For lipid-lowering, the document cites the 2018 ACC/AHA cholesterol guidelines, which include advising statins as first-line therapy for both primary and secondary prevention in diabetes, with highest intensity statins used in those at highest risk. But again, treatment should be individualized, and other agents should be used for patients in whom statins don’t work or aren’t tolerated.
And while use of antiplatelets – that is, aspirin – is well established as secondary prevention in type 2 diabetes, given new data suggesting that the risk for major bleeding could outweigh the benefits for primary prevention, “the relative benefits of antithrombotic approaches need to be weighed carefully against risks using a patient-centered approach,” the authors advised.
Among the many imaging tests available to facilitate cardiovascular risk stratification in type 2 diabetes, coronary artery calcification (CAC) CT screening is one of the few with sufficient data to support routine use in selected patients. The National Lipid Association, for example, recommends escalation to high-intensity statin for CAC > 100.
“One avenue to continue to address and advance diabetes management is through breaking down the four walls of the clinic or hospital through community engagement, clinic-to-community connections, and academic-community-government partnerships that may help address and support modifiable lifestyle behaviors such as physical activity, nutrition, smoking cessation and stress management,” Dr. Joseph concluded.
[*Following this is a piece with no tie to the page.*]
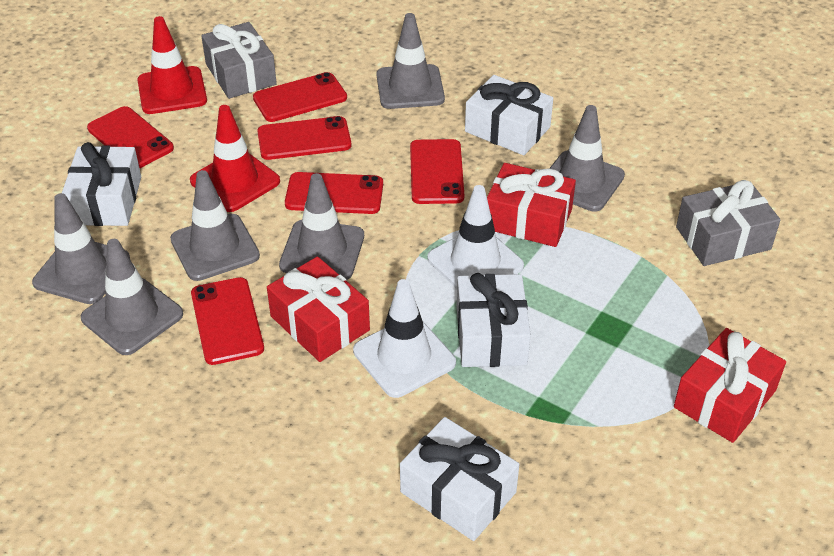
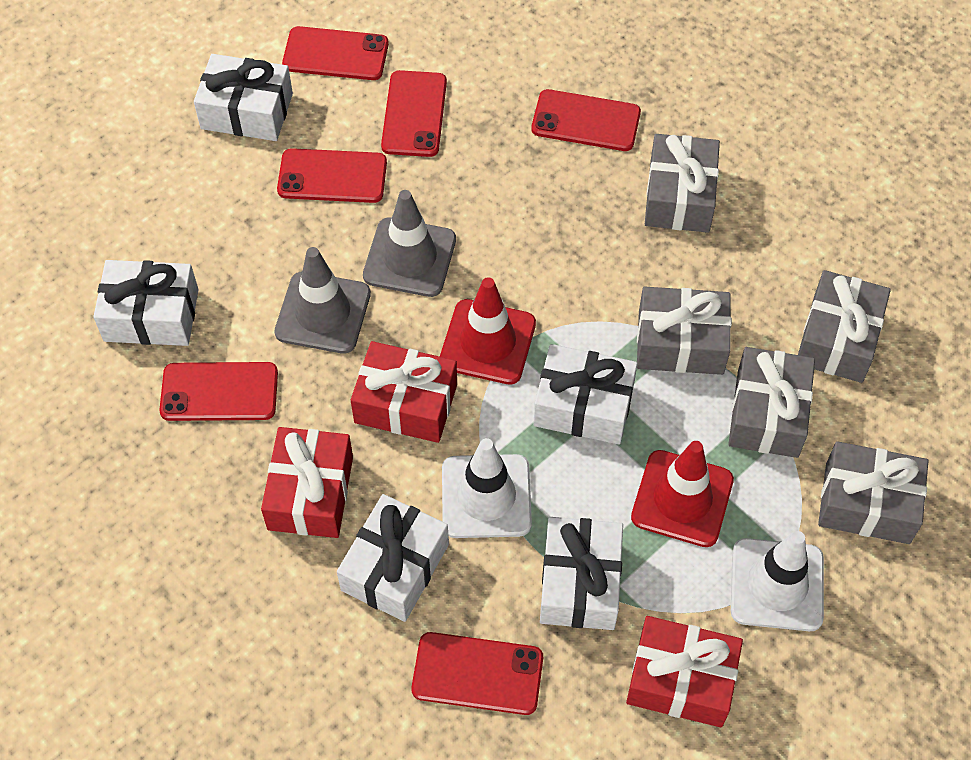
grey gift: [201,22,277,99] [676,180,781,266] = 2 -> [637,287,732,375] [645,134,720,233] [728,347,815,458] [798,270,891,383] [818,441,928,544] = 5
grey traffic cone: [32,193,130,304] [81,239,183,355] [170,170,260,281] [279,173,364,280] [376,13,445,109] [549,105,625,212] = 6 -> [274,247,371,354] [363,190,456,297] = 2
white gift: [62,142,141,226] [400,417,519,541] [456,273,531,367] [465,75,553,155] = 4 -> [93,260,199,346] [194,54,293,141] [337,494,449,622] [533,344,638,445] [540,517,623,630] = 5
The AHA receives funding primarily from individuals. Foundations and corporations, including pharmaceutical, device manufacturers, and other companies, also make donations and fund AHA programs and events. The AHA’s strict policies prevent these relationships from influencing the science content. Revenues from pharmaceutical and biotech companies, device manufacturers, and health insurance providers and the AHA’s financial information are available on the association’s website. Dr. Joseph has disclosed no relevant financial relationships.
A version of this article first appeared on Medscape.com.